Geride bıraktığımız haftanın en fazla merak edilen konusu, BM Genel Kurulu marjında New York‘ta gerçekleşen temasların somut sonuçları oldu.
Cumhurbaşkanı Tayyip Erdoğan‘ın gerçekleştirdiği görüşmelerin “siyasi, stratejik ve ekonomik” boyutları vardı. Ve genel kanaat, neticenin “olumlu” olduğu yönündeydi.
Jeopolitik pencereden bakıldığında, iki eksen ön plana çıkıyordu…

Birincisi, Türkiye’nin bölgesel güç olarak, küresel gelişmeleri etkileme kapasitesi ile ilgiliydi. Tabiri caizse… Başı sıkışan, destek arayan, süreç okumaya önem veren devletler ve liderleri Türkevi’ne akın etti… Lübnan, Sudan, Ukrayna, Ermenistan, Arnavutluk, Sırbistan, Irak. Hatta İran’ı da bu kapsamda değerlendirmek mümkündü. Bu açıdan yorumladığında Türk liderliğinin, barış ve adalet merkezli diplomasinin sahadaki karşılığını görmek etkileyici idi.

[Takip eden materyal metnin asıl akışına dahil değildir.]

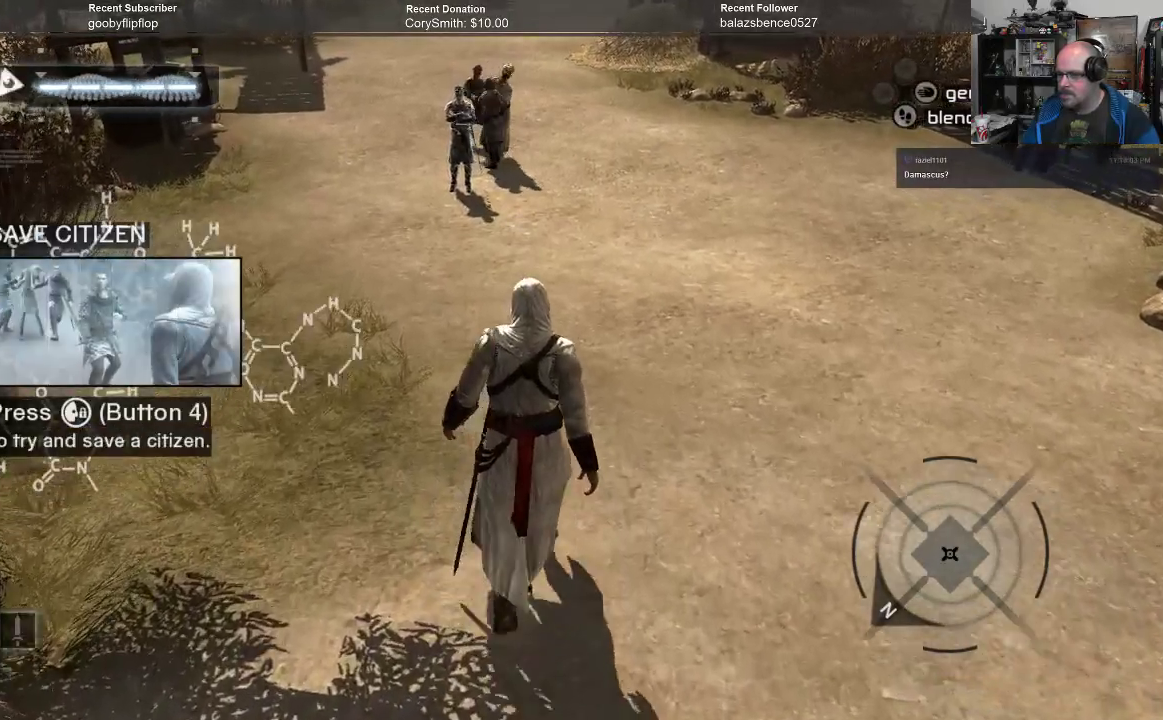
{"buttons": [], "left_stick": "center", "right_stick": "center", "events": [[367, "left_stick", "center"]]}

İkincisiAlmanya, Yunanistan, Hollanda, BM Genel Sekteri çizgisindeki trafik ve Amerikalılarla özellikli görüşmelerdi. Gazze ve Lübnan’daki ateş çemberi, tırmanan çatışmaların iki yüzlü batı blokuna karşı beraberinde getireceği tepki dalgası, Avrupa’da yükselen aşırı sağın karşısına çıkması muhtemel Ortadoğu’daki aşırıcı akımlar… Yani, dünya dünden daha güvenli değil ve belirsizlik artıyor. Ancak böylesi bir ortamda Türkiye yine kendi göbeğini kendisi kesmeye zorlanıyor. Beklediği asgari müttefiklik dayanışmasını göremiyor.

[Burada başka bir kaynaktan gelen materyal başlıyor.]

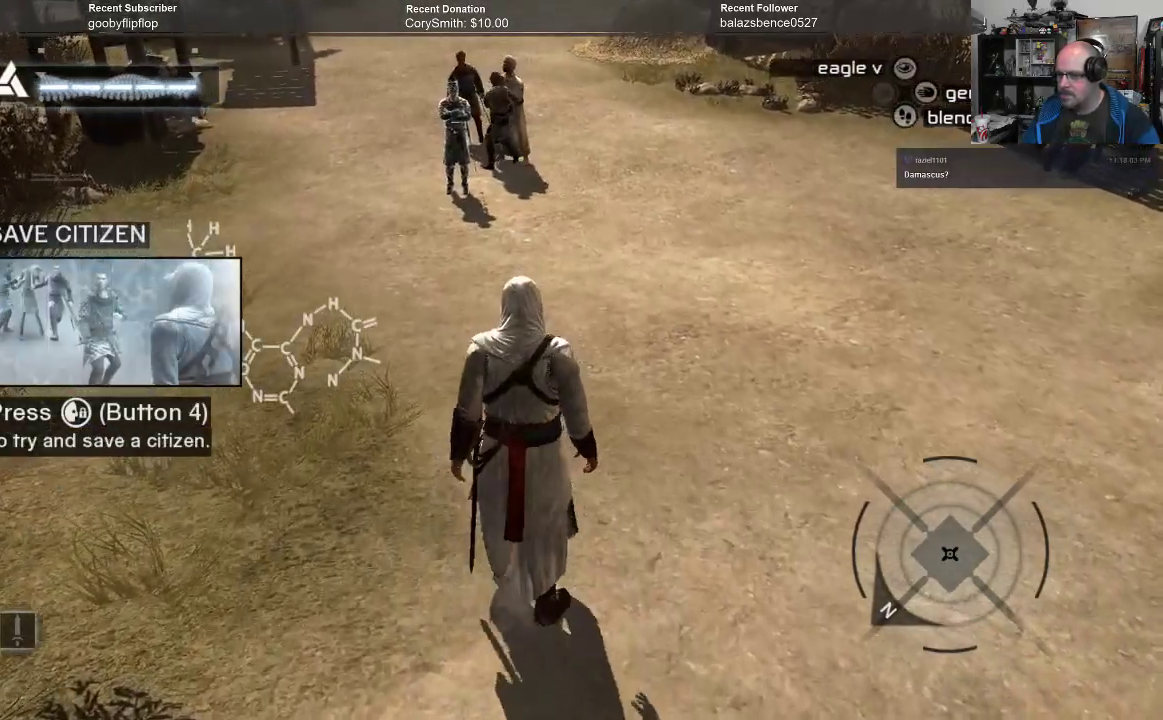
{"buttons": [], "left_stick": "center", "right_stick": "center", "events": []}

İşte, ABD… Eylül 2025’te Irak’ta tek asker bırakmama kararı alan Washington, Suriye’de besleyip büyüttüğü PYD/YPG’yi rejime, Rusya veya İran’a kaptırmak istemiyor. Ama nereye ekleyeceğini de kara kara düşünüyor. Gazze, Lübnan, Suriye ve Irak’taki, İran’a müzahir unsurları hedef almasına yol verilen İsrail ise karanlık planlarını bir bir uyguluyor. İsrail’in sözde güvenliği için katliamlarına göz yuman ABD, şimdi de Tel Aviv’i koruma altına alma bahanesiyle Güney Kıbrıs’ı silahlandırıyor. Üs bölgeleri kurarak Ada’daki huzur ve barış iklimini bozabilecek gelişmelerin tohumlarını ekiyor.

Yeni nesil F-16 paketini Kongre onayına rağmen ağırdan alıyor, F-35 projesine dönüş için ışık yakmıyor, sadece satış için nabız yokluyor. Rusya’dan S400 satın alan Hindistan’ı himaye ederken, Türkiye’yi yaptırım baskısı altında tutmaktan vazgeçmiyor.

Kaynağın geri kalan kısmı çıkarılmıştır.